Kildare turned his back and looked out the window, trying to forget the damage which ignorance might do to the lad. A moment later, the first sign of pain came from the boy—a low, stifled moan.
Kildare whipped around. Billy, with his eyes closed, blue-white around the mouth, was trying to smile and endure. Archbold seemed to be fumbling aimlessly.
“What will you do to the leg, Doctor Archbold?” asked Kildare anxiously.
“A tourniquet above the knee, young man,” said the great Archbold, pointing. “And after the flow of blood has been stopped, the leg must come off at the knee. A pity, isn’t it? But better the leg than the life.”
Poor Billy, as he heard this pronouncement, turned his face suddenly toward Nancy, and the girl covered his eyes, holding him close.
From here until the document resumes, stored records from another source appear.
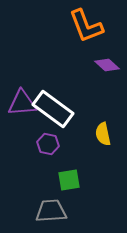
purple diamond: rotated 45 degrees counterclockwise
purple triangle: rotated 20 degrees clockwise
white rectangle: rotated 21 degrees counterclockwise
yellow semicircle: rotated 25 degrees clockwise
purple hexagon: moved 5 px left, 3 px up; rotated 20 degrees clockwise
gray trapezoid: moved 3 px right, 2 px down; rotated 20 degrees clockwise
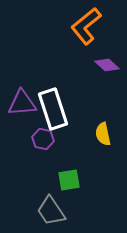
orange L-shape: rotated 72 degrees clockwise
white rectangle: rotated 36 degrees clockwise
purple hexagon: moved 5 px left, 5 px up
gray trapezoid: rotated 120 degrees counterclockwise
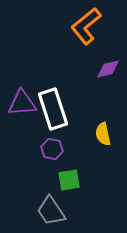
purple diamond: moved 1 px right, 4 px down; rotated 55 degrees counterclockwise
purple hexagon: moved 9 px right, 10 px down
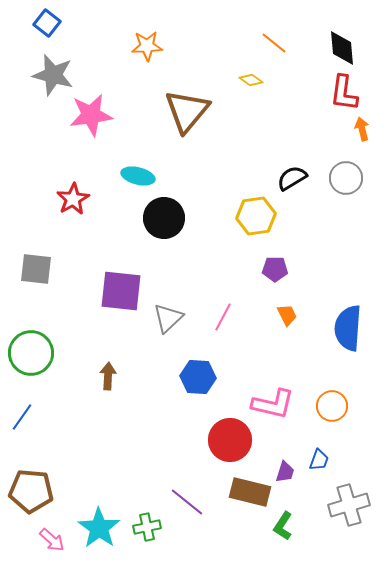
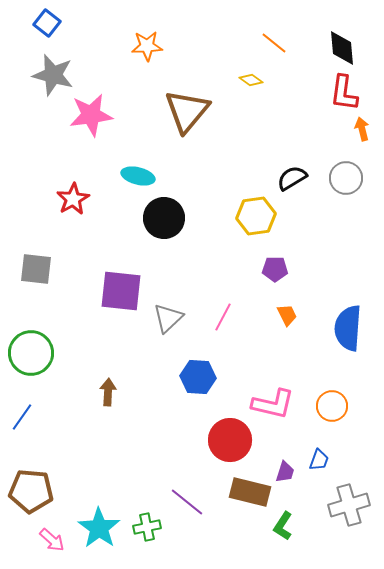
brown arrow: moved 16 px down
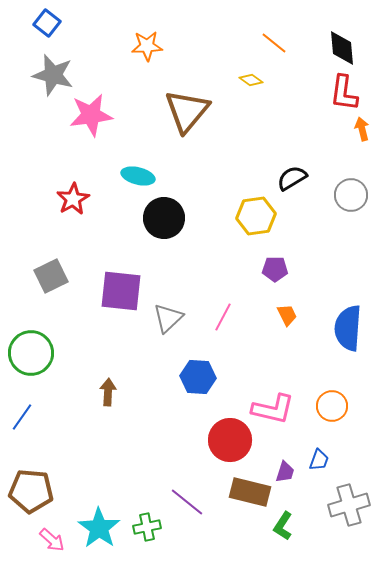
gray circle: moved 5 px right, 17 px down
gray square: moved 15 px right, 7 px down; rotated 32 degrees counterclockwise
pink L-shape: moved 5 px down
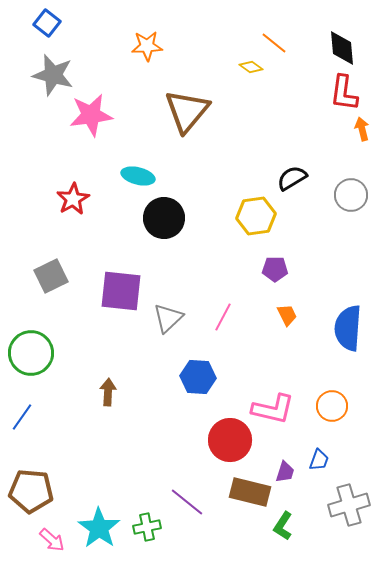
yellow diamond: moved 13 px up
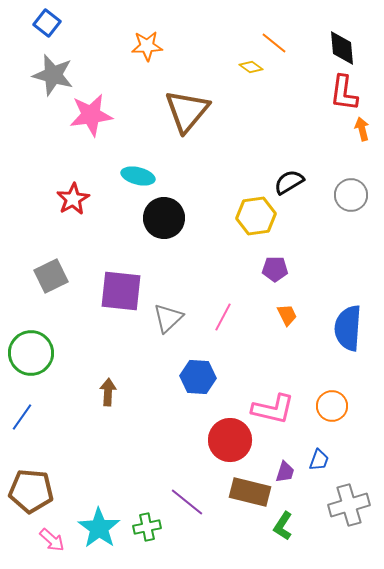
black semicircle: moved 3 px left, 4 px down
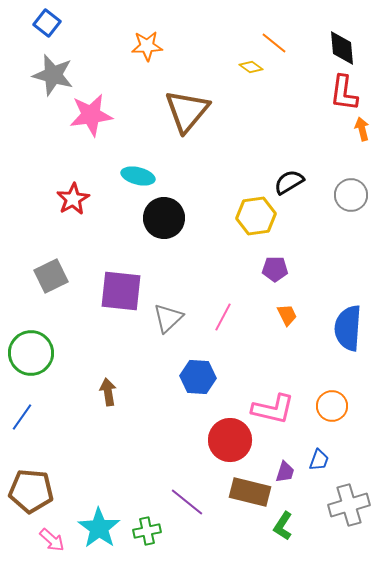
brown arrow: rotated 12 degrees counterclockwise
green cross: moved 4 px down
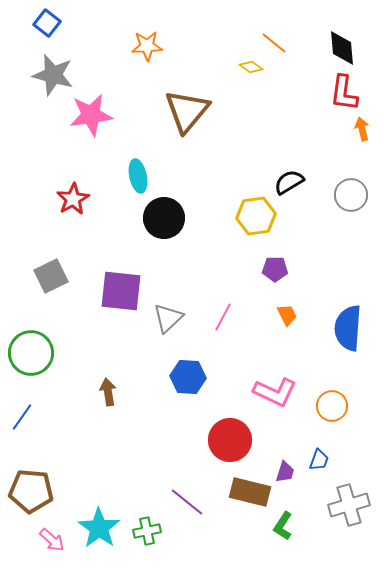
cyan ellipse: rotated 64 degrees clockwise
blue hexagon: moved 10 px left
pink L-shape: moved 2 px right, 17 px up; rotated 12 degrees clockwise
“You mean amputation, actually?” said Kildare.
“Mean it? Of course I mean it!” exclaimed Archbold. “Now if you will give me a little more room, my kind friends…”
“You damned butcher!” said Kildare through his teeth.
“Ah? Ah?” cried Archbold. “What is this?”
Kildare snatched up the medical kit. He said savagely: “Keep your hands away from him. You rat, don’t touch him.”
Then he was on his knees and at work. He had to open the wound first until the blood from the artery was spurting. With a hemostat first dipped in alcohol he clipped the open blood vessel. Hemostat and all he covered with a swift bandage and then arranged the splints. He was halfway through his work when something drew up his eyes involuntarily, and he saw Nancy staring at him in horror. It was only a glance, but it was sufficient to tell him that he had revealed himself and lost his hold on her for ever. When his work ended he saw that she was gone from the room.
“We’ll get you to my hospital, Billy,” he said, “and that leg of yours will be fixed so that it’ll be as strong as the other one. Will you trust me for that?”
He stood up in time to see the great Archbold disappearing into his inner office; the key sounded in the lock as the miracle man protected the rear of his retreat. But that did not matter now. The ambulance had been telephoned for. In an hour or so Billy would be getting the best care the great hospital could give him.
Somebody was saying:
“This doctor that ain’t a doctor—this Archbold that was gunna whip off the leg at the knee—don’t he need a little looking into?”
It seemed to be the solemn and grim opinion of the others that this was the truth; but Kildare had no time to listen to them. Nora had caught him by the arm and said: “Hurry, Mr. Stevens. Nancy ain’t here. She’s gone. Out to get the air, poor darling, and she mustn’t be left alone. Lord God, what a shock it must of been to her to see that you are a doctor, after all! If I ever mistrust the Irish in me when it speaks again, call me a fool.”
Kildare went hastily with her down the hallway. The others would see the lad safely in the ambulance, of course, when it arrived.
“When did Nancy leave the room?” he asked.
“I can’t say for the life of me,” said the nurse. “I was that busy watching your fingers do their dance and never tripping themselves up once at all. But oh, Doctor Stevens, or whatever your unlucky name may be, why did you lie to poor Nancy? And who sent you spying on her?”
Kildare did not answer. He got with Nora down to the car they had left in the street, but Nancy was not in it. Her absence was more of a shock to him than to Nora, who said calmly enough: “Ah, she’s gone back to the old house to have a cry—and God forgive you, doctor! But hurry, man, hurry to come to her. She’s a nervous girl. She’s a terribly nervous girl if there’s one in the world.”
They skidded every corner on the way back. When he had jammed on the brakes before the house, he jumped from the car and was already back through the lower floor to the kitchen before the voice of Nora entered the building crying: “Nancy! Oh, Nancy, darling, where are you?”